Лабат замер на половине шага, повернул голову и уставился на Калеба.
– Встретил безумца, – медленно повторил он. – И что ты сделал?
– Сбил его с ног. Подбежали воины и закололи его. Почему?
– Так быть-есть. Иные сохраняют разум до Дней Безумия, иных он покидает раньше. Немногих. – И Лабат повторил: – Так быть-есть.
Веки Калеба опустились. Секунду-другую он стоял с закрытыми глазами, о чем-то размышляя про себя, потом спросил:
– Что случится в Дни Безумия? Разум покинет всех?
– Неважно, – произнес Лабат. – Решетки в Пещерах прочные, а мы все будем в Яме. Идем!
Но Охотник не сдвинулся с места.
– Ты не хочешь узнать, почему я спрашиваю о том или этом? Узнать, есть ли Пещеры на южных островах, бывают ли у нас бесноватые и что происходит в Дни Безумия?
Военный вождь покачал головой.
– Там, на равнине, мы пили вино после битвы и ты рассказывал про место, полное чудес… Но это не наш мир, Калеб с южного острова. Больше я не буду спрашивать о твоем гнезде. Пусть Вастар говорит с тобой и твоими предками.
В молчании они приблизились к двери, высокой и такой узкой, что пройти в нее мог лишь один человек. На дверной створке был выложен перламутром символ Парао, знак изогнувшейся волны. Распахнув дверь, Лабат отступил в сторону. Калеб оглянулся на него, но лицо военного вождя было непроницаемым. Пожав плечами, он шагнул через порог.
В полдень по бортовому времени доктор Аригато Оэ вызвал Десмонда в свой жилой отсек. Он действовал в согласии с древней, очень древней пословицей, гласившей: мой дом – моя крепость; ее, вместе с другим интеллектуальным багажом, завезли на Авалон земные переселенцы. Каюта доктора вполне подходила для научных занятий, в которых участие брата Хакко было вовсе не обязательным. Дайану Кхан тоже не стоило беспокоить, ибо тема обсуждения к антропологии не относилась.
Включив терминал с сенсорной клавиатурой, глава экспедиции и ксенобиолог изучали данные сканирования мозга у объекта номер два. На другой дисплей – огромный, во всю стену, – выводились результаты анализов крови, лимфы и тканей, которые, порция за порцией, посылала биохимическая лаборатория-автомат. Это было очень тонкое и точное исследование – пожалуй, на таком уровне подробности его не смог бы выполнить никто, кроме ученых Архивов и Галактической Академии.
– Гипофиз увеличен, – произнес Аригато, всматриваясь в трехмерную структуру мозга на экране. – Я бы даже сказал, что его размеры аномальны, вдвое-втрое больше, чем у нашей расы. Людвиг, какой вес этого органа?
– Ноль девять грамма, – раздался тонкий голос. – При норме у гомо сапиенс ноль четыре.
– Без лишних подробностей, Людвиг. Мне известно это значение. – Аригато повернулся к своему помощнику. – Их гипофиз весит в два с лишним раза больше, чем у нас. И если вспомнить, что он регулирует рост и развитие организма…
– А также деятельность органов внутренней секреции, – подхватил Десмонд, – надпочечников, половых, энтодермальных и других желез…

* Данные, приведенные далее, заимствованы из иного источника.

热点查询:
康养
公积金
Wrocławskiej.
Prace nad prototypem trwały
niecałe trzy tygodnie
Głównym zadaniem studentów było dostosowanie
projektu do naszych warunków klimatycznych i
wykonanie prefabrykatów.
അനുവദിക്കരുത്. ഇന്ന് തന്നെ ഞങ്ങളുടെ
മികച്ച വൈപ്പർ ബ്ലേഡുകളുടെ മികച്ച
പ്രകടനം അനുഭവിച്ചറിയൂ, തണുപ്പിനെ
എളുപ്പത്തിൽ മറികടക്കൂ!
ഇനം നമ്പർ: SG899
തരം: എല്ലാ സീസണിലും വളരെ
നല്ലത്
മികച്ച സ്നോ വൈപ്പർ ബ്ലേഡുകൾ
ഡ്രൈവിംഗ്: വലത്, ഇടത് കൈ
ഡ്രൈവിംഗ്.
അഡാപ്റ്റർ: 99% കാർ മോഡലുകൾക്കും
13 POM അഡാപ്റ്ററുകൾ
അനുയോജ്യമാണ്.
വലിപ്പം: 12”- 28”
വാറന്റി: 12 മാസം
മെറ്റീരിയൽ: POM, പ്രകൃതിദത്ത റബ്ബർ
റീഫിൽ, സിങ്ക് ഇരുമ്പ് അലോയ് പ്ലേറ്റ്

– Если вспомнить о важности этой крохотной частицы мозга, нам стоит призадуматься, – подвел итог дуайен. – Людвиг, увеличенное изображение! Окрасить переднюю и заднюю долю разным цветом и наложить масштабную сетку!
Некоторое время они рассматривали голографическую картину, изучали ее в молчании, обмениваясь лишь взглядами. Жакоб Десмонд, погибший на Пьяной Топи, странствовал с Аригато Оэ много лет, был ему верным помощником и передал свою память Десмонду-киборгу. Как и прежде, доктор и его ассистент понимали друг друга с полуслова, а временами вообще без слов.

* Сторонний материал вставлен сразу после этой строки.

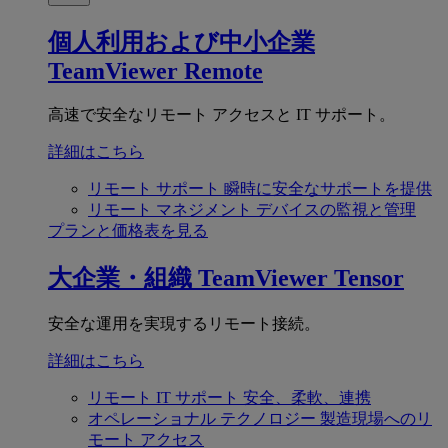
個人利用および中小企業
TeamViewer Remote
高速で安全なリモート アクセスと IT サポート。
詳細はこちら
リモート サポート
瞬時に安全なサポートを提供
リモート マネジメント
デバイスの監視と管理
プランと価格表を見る
大企業・組織
TeamViewer Tensor
安全な運用を実現するリモート接続。
詳細はこちら
リモート IT サポート
安全、柔軟、連携
オペレーショナル テクノロジー
製造現場へのリ
モート アクセス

– Задняя доля, сьон, – сказал Десмонд.
– Да, – кивнул Аригато, – основная часть объема приходится на нее.
– Гормоны задней доли повышают тонус сосудов и внутренних органов.
Они переглянулись.
– Слишком крупное образование для таких утилитарных функций, – заметил Аригато.
– Возможно, их гипофиз продуцирует что-то еще. Некий энзим, насыщающий кровь и ткани.
– В стандартных анализах мы его не обнаружим. Надо перепрограммировать лабораторию. Поиск любой фракции, которая может рассматриваться с нашей точки зрения как инородная.